Task instructions:
Answer these questions from the periodontal ligament abstract below.
1. What was used as the model for the study?
2. Which two diets were fed to reduce masticatory loading?
3. According to the conclusions, what kind of tissue is the adult molar PDL?

--- Text for analysis ---

Mechanoresponsive Properties of the Periodontal Ligament are Responsible for Tooth Movement

Objectives: To characterize the response of the periodontal ligament (PDL) to a variety of physiologically relevant mechanical environments. In vivo mitotic activity, changes in cell density and collagen content, and osteogenic protein expression were examined using the PDL associated with the mouse molars as a model.
Methods: The PDL was examined under conditions 1) associated with the eruption of the primary dentition; 2) associated with the adult dentition under normal masticatory load; 3) associated with reduced masticatory loading achieved by feeding the animal either a soft diet or a liquid diet; and 4) conditions associated with experimental tooth movement. Tissues were evaluated using histology coupled with histomorphometry, immunohistochemistry (IHC), and scanning electron microscopy. Additionally, finite element (FE) modeling was performed to identify and characterize the distrubtion of tensile and compressive forces within the mechanically loaded periodontal ligament.
Results: In an unperturbed, uninjured state, BrdU incorporation and IHC for cell proliferation markers demonstrated that the adult molar PDL exhibited almost no cell proliferation. Changes in masticatory load altered mitotic activity and collagen production in the molar PDL. To test the potential relationship between functional loading and cell proliferation masticatory forces were altered by changing the animals’ diet. These data demonstrated that reduced mechanical loading of the PDL altered the density and organization of the collagen fibers. Orthodontic forces were applied to the first molar crown. FE modeling showed the distribution of tensile and compressive forces and histologic/histomorphometric analyses demonstrated that collagen fiber density and cell density were increased in response to experimental tooth movement.
Conclusions: According to our in vivo molecular and cellular analyses, the adult molar PDL is a quiescent tissue. Changes in mechanical loading acted as a stimulus to enhance mitotic activity and increase the amount and orientation of the collagen fibers in the PDL. Both changes appeared to be adaptive responses since a PDL with denser collagen fibers is capable of bearing a greater load before failing, and tissues with greater proliferation are more capable of repairing after damage.

--- Supplied records ---

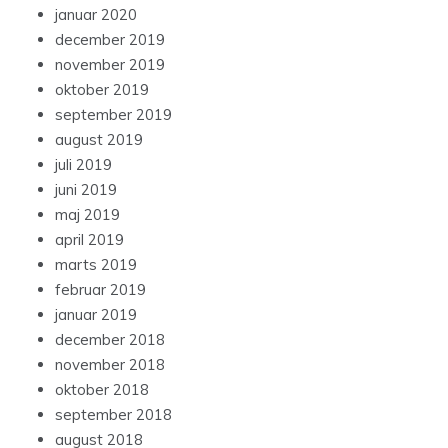
januar 2020
december 2019
november 2019
oktober 2019
september 2019
august 2019
juli 2019
juni 2019
maj 2019
april 2019
marts 2019
februar 2019
januar 2019
december 2018
november 2018
oktober 2018
september 2018
august 2018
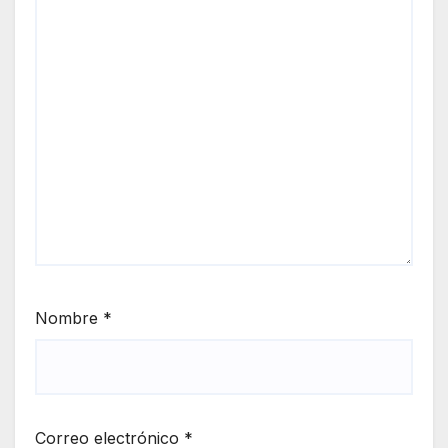
Nombre
*
Correo electrónico
*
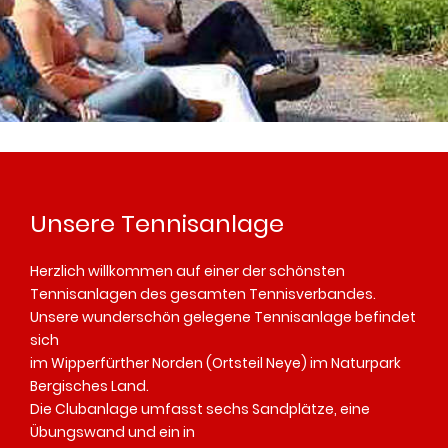
Unsere Tennisanlage
Herzlich willkommen auf einer der schönsten
Tennisanlagen des gesamten Tennisverbandes.
Unsere wunderschön gelegene Tennisanlage befindet
sich
im Wipperfürther Norden (Ortsteil Neye) im Naturpark
Bergisches Land.
Die Clubanlage umfasst sechs Sandplätze, eine
Übungswand und ein in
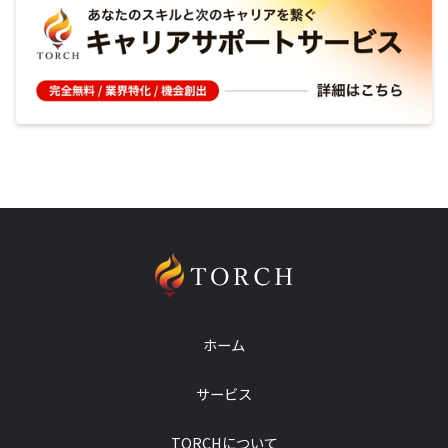
ホーム
サービス
TORCHについて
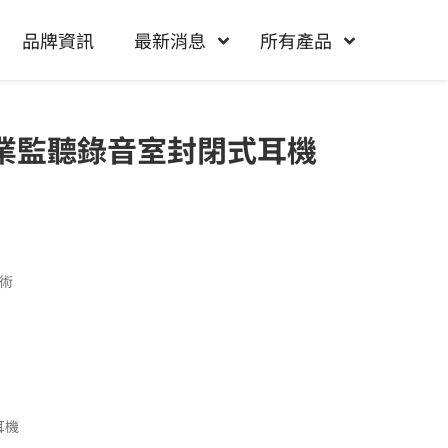
品牌資訊
最新消息
所有產品
O 專業監聽錄音室封閉式耳機
術
耳機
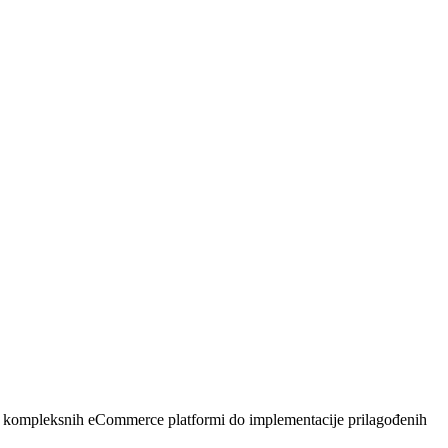
oja kompleksnih eCommerce platformi do implementacije prilagođenih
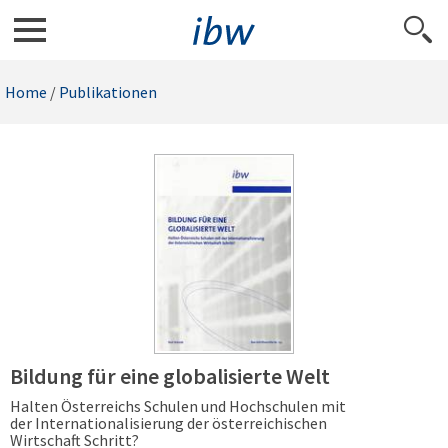
Home
/
Publikationen
Bildung für eine globalisierte Welt
Halten Österreichs Schulen und Hochschulen mit
der Internationalisierung der österreichischen
Wirtschaft Schritt?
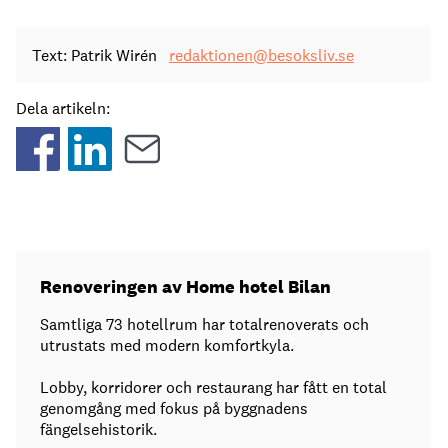
Text: Patrik Wirén
redaktionen@besoksliv.se
Dela artikeln:
Renoveringen av Home hotel Bilan
Samtliga 73 hotellrum har totalrenoverats och
utrustats med modern komfortkyla.
Lobby, korridorer och restaurang har fått en total
genomgång med fokus på byggnadens
fängelsehistorik.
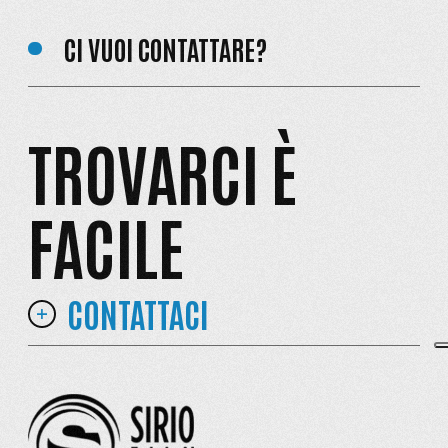
CI VUOI CONTATTARE?
TROVARCI È
FACILE
CONTATTACI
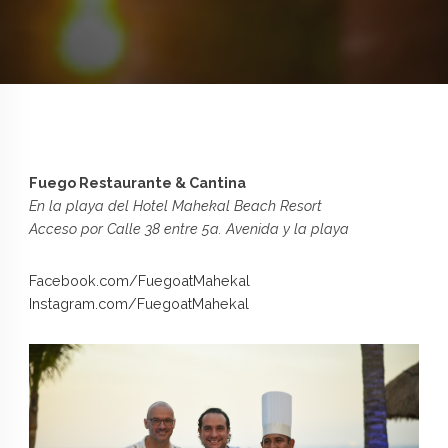
Fuego Restaurante & Cantina
En la playa del Hotel Mahekal Beach Resort
Acceso por Calle 38 entre 5a. Avenida y la playa
Facebook.com/FuegoatMahekal
Instagram.com/FuegoatMahekal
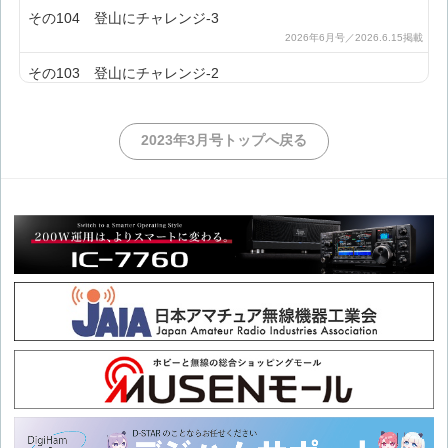
その104 登山にチャレンジ-3
その103 登山にチャレンジ-2
その102 登山にチャレンジ-1
2023年3月号トップへ戻る
その101 2026 SOTAチャレンジ-3
その100 2026 SOTAチャレンジ-2
その99 2026 SOTAチャレンジ
その98 SOTA日本支部設立10周年-7
その97 SOTA日本支部設立10周年-6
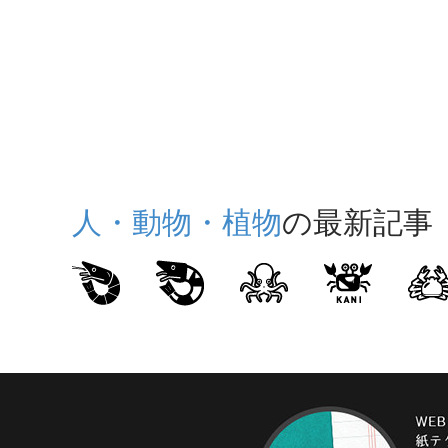
人・動物・植物
の最新記事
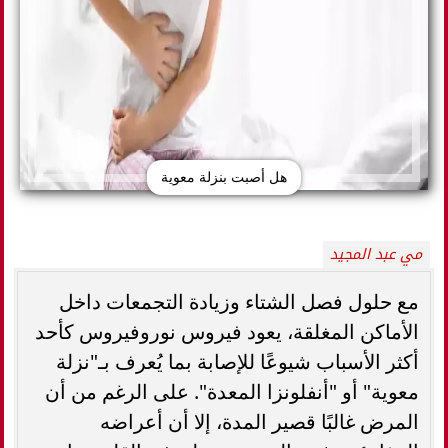
هل أصبت بنزلة معوية
مي عبد المجيد
مع حلول فصل الشتاء وزيادة التجمعات داخل
الأماكن المغلقة، يعود فيروس نوروفيروس كأحد
أكثر الأسباب شيوعًا للإصابة بما يُعرف بـ"نزلة
معوية" أو "أنفلونزا المعدة". على الرغم من أن
المرض غالبًا قصير المدة، إلا أن أعراضه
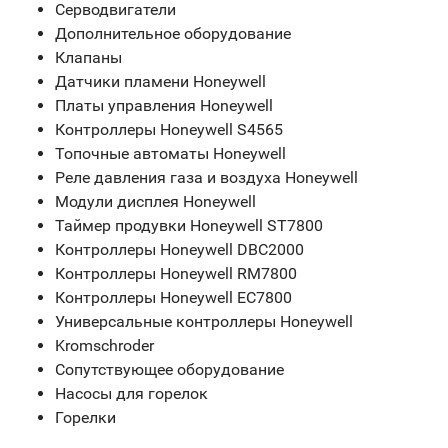
Серводвигатели
Дополнительное оборудование
Клапаны
Датчики пламени Honeywell
Платы управления Honeywell
Контроллеры Honeywell S4565
Топочные автоматы Honeywell
Реле давления газа и воздуха Honeywell
Модули дисплея Honeywell
Таймер продувки Honeywell ST7800
Контроллеры Honeywell DBC2000
Контроллеры Honeywell RM7800
Контроллеры Honeywell EC7800
Универсальные контроллеры Honeywell
Kromschroder
Сопутствующее оборудование
Насосы для горелок
Горелки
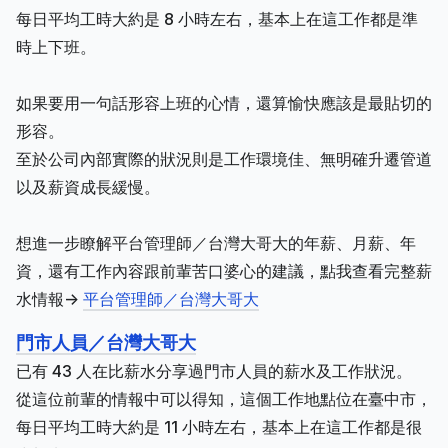
每日平均工時大約是 8 小時左右，基本上在這工作都是準
時上下班。
如果要用一句話形容上班的心情，還算愉快應該是最貼切的
形容。
至於公司內部實際的狀況則是工作環境佳、無明確升遷管道
以及薪資成長緩慢。
想進一步瞭解平台管理師／台灣大哥大的年薪、月薪、年
資，還有工作內容跟前輩苦口婆心的建議，點我查看完整薪
水情報->
平台管理師／台灣大哥大
門市人員／台灣大哥大
已有 43 人在比薪水分享過門市人員的薪水及工作狀況。
從這位前輩的情報中可以得知，這個工作地點位在臺中市，
每日平均工時大約是 11 小時左右，基本上在這工作都是很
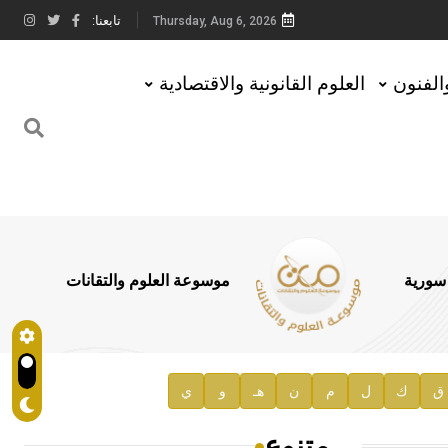
تابعنا:
Thursday, Aug 6, 2026
والفنون
العلوم القانونية والاقتصادية
 سورية
موسوعة العلوم والتقانات
ق
ك
ل
م
ن
هـ
و
ي
متنوع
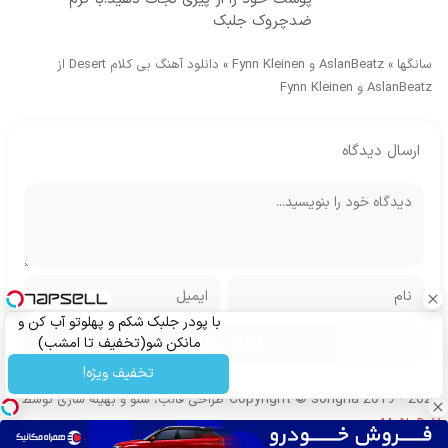
ضدچروک جلبک
سانگها
»
AslanBeatz و Fynn Kleinen
»
دانلود آهنگ بی کلام Desert از
AslanBeatz و Fynn Kleinen
ارسال دیدگاه
با پودر جلبک شکم و پهلوتو آب کن و
مانکن شو(تخفیف تا امشب)
تخفیف ویژه!
Copyright © songha 2019 - 2024
طراحی قالب، سئو و بهینه سازی توسط
MoNoDeV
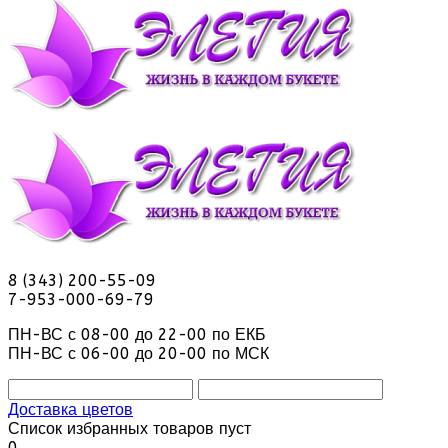
8 (343) 200-55-09
7-953-000-69-79
ПН-ВС с 08-00 до 22-00 по ЕКБ
ПН-ВС с 06-00 до 20-00 по МСК
Доставка цветов
Список избранных товаров пуст
0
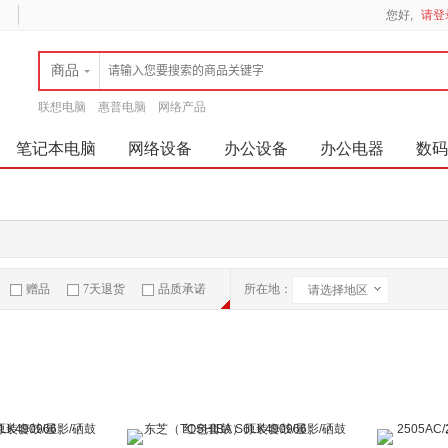
您好,
请登
商品
联想电脑
惠普电脑
网络产品
笔记本电脑
网络设备
办公设备
办公电器
数码
赠品
7天退货
品质承诺
所在地：
请选择地区
急速物流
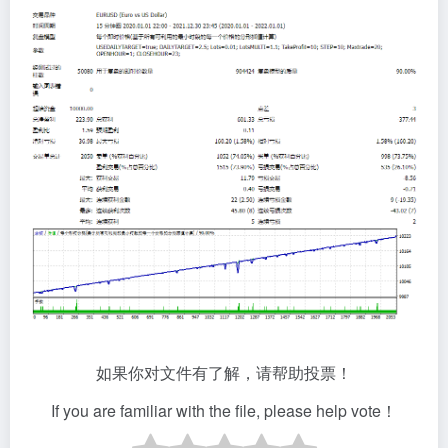
如果你对文件有了解，请帮助投票！
If you are familiar with the file, please help vote！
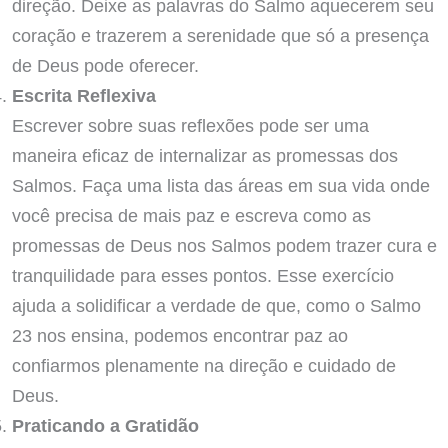
direção. Deixe as palavras do Salmo aquecerem seu
coração e trazerem a serenidade que só a presença
de Deus pode oferecer.
Escrita Reflexiva
Escrever sobre suas reflexões pode ser uma
maneira eficaz de internalizar as promessas dos
Salmos. Faça uma lista das áreas em sua vida onde
você precisa de mais paz e escreva como as
promessas de Deus nos Salmos podem trazer cura e
tranquilidade para esses pontos. Esse exercício
ajuda a solidificar a verdade de que, como o Salmo
23 nos ensina, podemos encontrar paz ao
confiarmos plenamente na direção e cuidado de
Deus.
Praticando a Gratidão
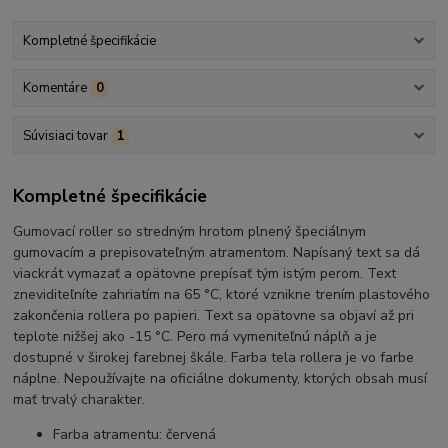
Kompletné špecifikácie
Komentáre
0
Súvisiaci tovar
1
Kompletné špecifikácie
Gumovací roller so stredným hrotom plnený špeciálnym
gumovacím a prepisovateľným atramentom. Napísaný text sa dá
viackrát vymazať a opätovne prepísať tým istým perom. Text
zneviditeľníte zahriatím na 65 °C, ktoré vznikne trením plastového
zakončenia rollera po papieri. Text sa opätovne sa objaví až pri
teplote nižšej ako -15 °C. Pero má vymeniteľnú náplň a je
dostupné v širokej farebnej škále. Farba tela rollera je vo farbe
náplne. Nepoužívajte na oficiálne dokumenty, ktorých obsah musí
mať trvalý charakter.
Farba atramentu: červená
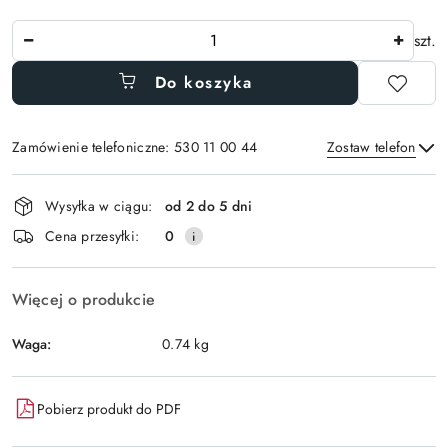
Ilość
szt.
Do koszyka
Zamówienie telefoniczne: 530 11 00 44
Zostaw telefon
Dostępność
Wysyłka w ciągu:
od 2 do 5 dni
i
Wyślij
Cena przesyłki:
0
dostawa
Więcej o produkcie
Waga:
0.74 kg
Pobierz produkt do PDF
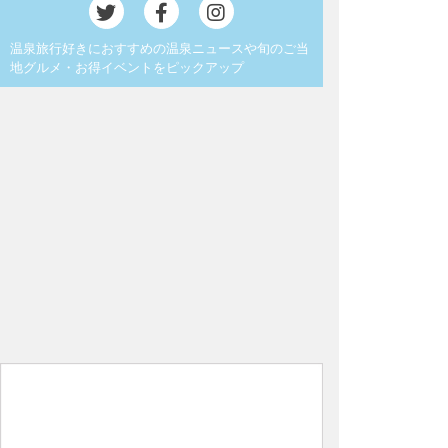
温泉旅行好きにおすすめの温泉ニュースや旬のご当
地グルメ・お得イベントをピックアップ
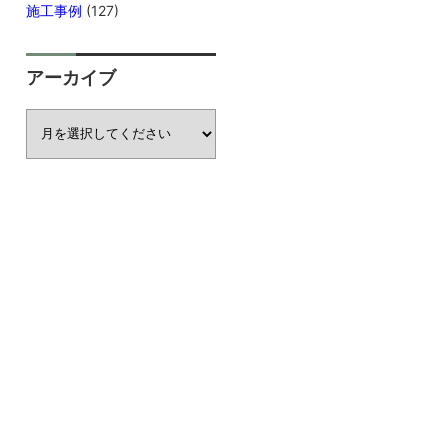
施工事例
(127)
アーカイブ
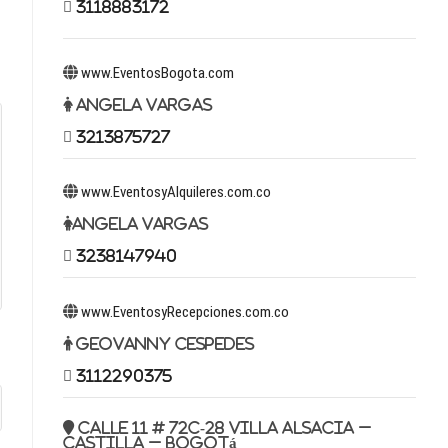
3118883172
www.EventosBogota.com
Angela Vargas
3213875727
www.EventosyAlquileres.com.co
Angela Vargas
3238147940
www.EventosyRecepciones.com.co
Geovanny Cespedes
3112290375
Calle 11 # 72c-28 Villa Alsacia –
Castilla – Bogotá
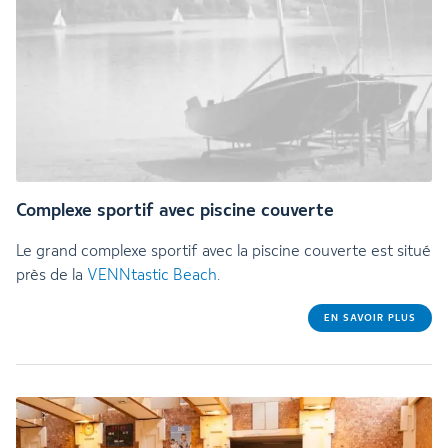
Complexe sportif avec piscine couverte
Le grand complexe sportif avec la piscine couverte est situé
près de la
VENNtastic Beach
.
EN SAVOIR PLUS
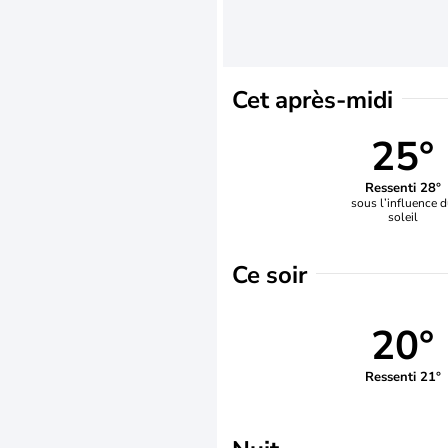
Cet après-midi
25°
Ressenti 28°
sous l’influence 
soleil
Ce soir
20°
Ressenti 21°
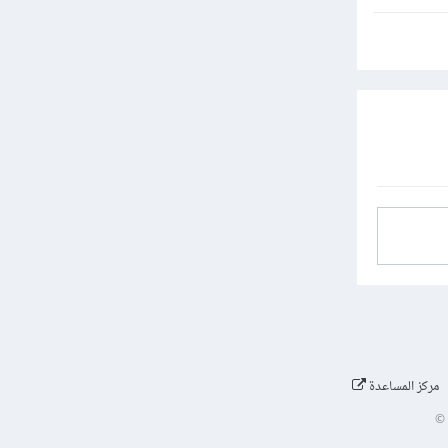
مركز المساعدة
©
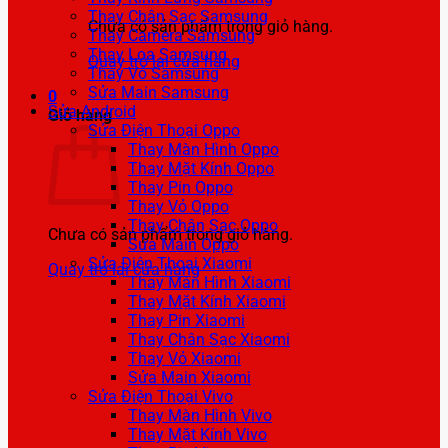
Thay Chân Sạc Samsung
Chưa có sản phẩm trong giỏ hàng.
Thay Camera Samsung
Thay Loa Samsung
Quay trở lại cửa hàng
Thay Vỏ Samsung
Sửa Main Samsung
0
Sửa Android
Giỏ hàng
Sửa Điện Thoại Oppo
Thay Màn Hình Oppo
Thay Mặt Kính Oppo
Thay Pin Oppo
Thay Vỏ Oppo
Thay Chân Sạc Oppo
Chưa có sản phẩm trong giỏ hàng.
Sửa Main Oppo
Sửa Điện Thoại Xiaomi
Quay trở lại cửa hàng
Thay Màn Hình Xiaomi
Thay Mặt Kính Xiaomi
Thay Pin Xiaomi
Thay Chân Sạc Xiaomi
Thay Vỏ Xiaomi
Sửa Main Xiaomi
Sửa Điện Thoại Vivo
Thay Màn Hình Vivo
Thay Mặt Kính Vivo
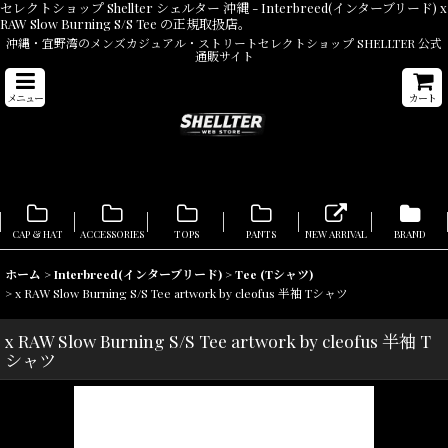
セレクトショップ Shellter シェルター 沖縄 - Interbreed(インターブリード) x
RAW Slow Burning S/S Tee の正規取扱店。
沖縄・宜野湾のメンズカジュアル・ストリートセレクトショップ SHELLTER 公式
通販サイト
メニュー
カート
CAP & HAT
ACCESSORIES
TOPS
PANTS
NEW ARRIVAL
BRAND
ホーム
>
Interbreed(インターブリード)
>
Tee (Tシャツ)
>
x RAW Slow Burning S/S Tee artwork by cleofus 半袖 Tシャツ
x RAW Slow Burning S/S Tee artwork by cleofus 半袖 T
シャツ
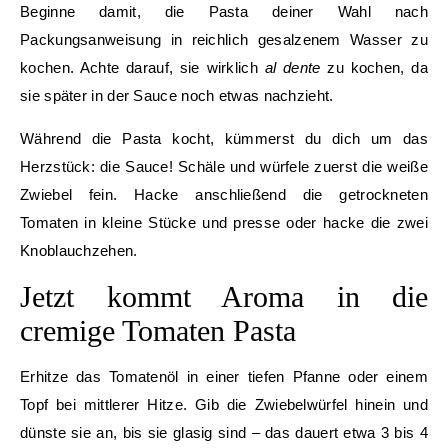
Beginne damit, die Pasta deiner Wahl nach
Packungsanweisung in reichlich gesalzenem Wasser zu
kochen. Achte darauf, sie wirklich
al dente
zu kochen, da
sie später in der Sauce noch etwas nachzieht.
Während die Pasta kocht, kümmerst du dich um das
Herzstück: die Sauce! Schäle und würfele zuerst die weiße
Zwiebel fein. Hacke anschließend die getrockneten
Tomaten in kleine Stücke und presse oder hacke die zwei
Knoblauchzehen.
Jetzt kommt Aroma in die
cremige Tomaten Pasta
Erhitze das Tomatenöl in einer tiefen Pfanne oder einem
Topf bei mittlerer Hitze. Gib die Zwiebelwürfel hinein und
dünste sie an, bis sie glasig sind – das dauert etwa 3 bis 4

---

Answer to this task:
1. The PDL associated with the mouse molars.
2. A soft diet or a liquid diet.
3. A quiescent tissue.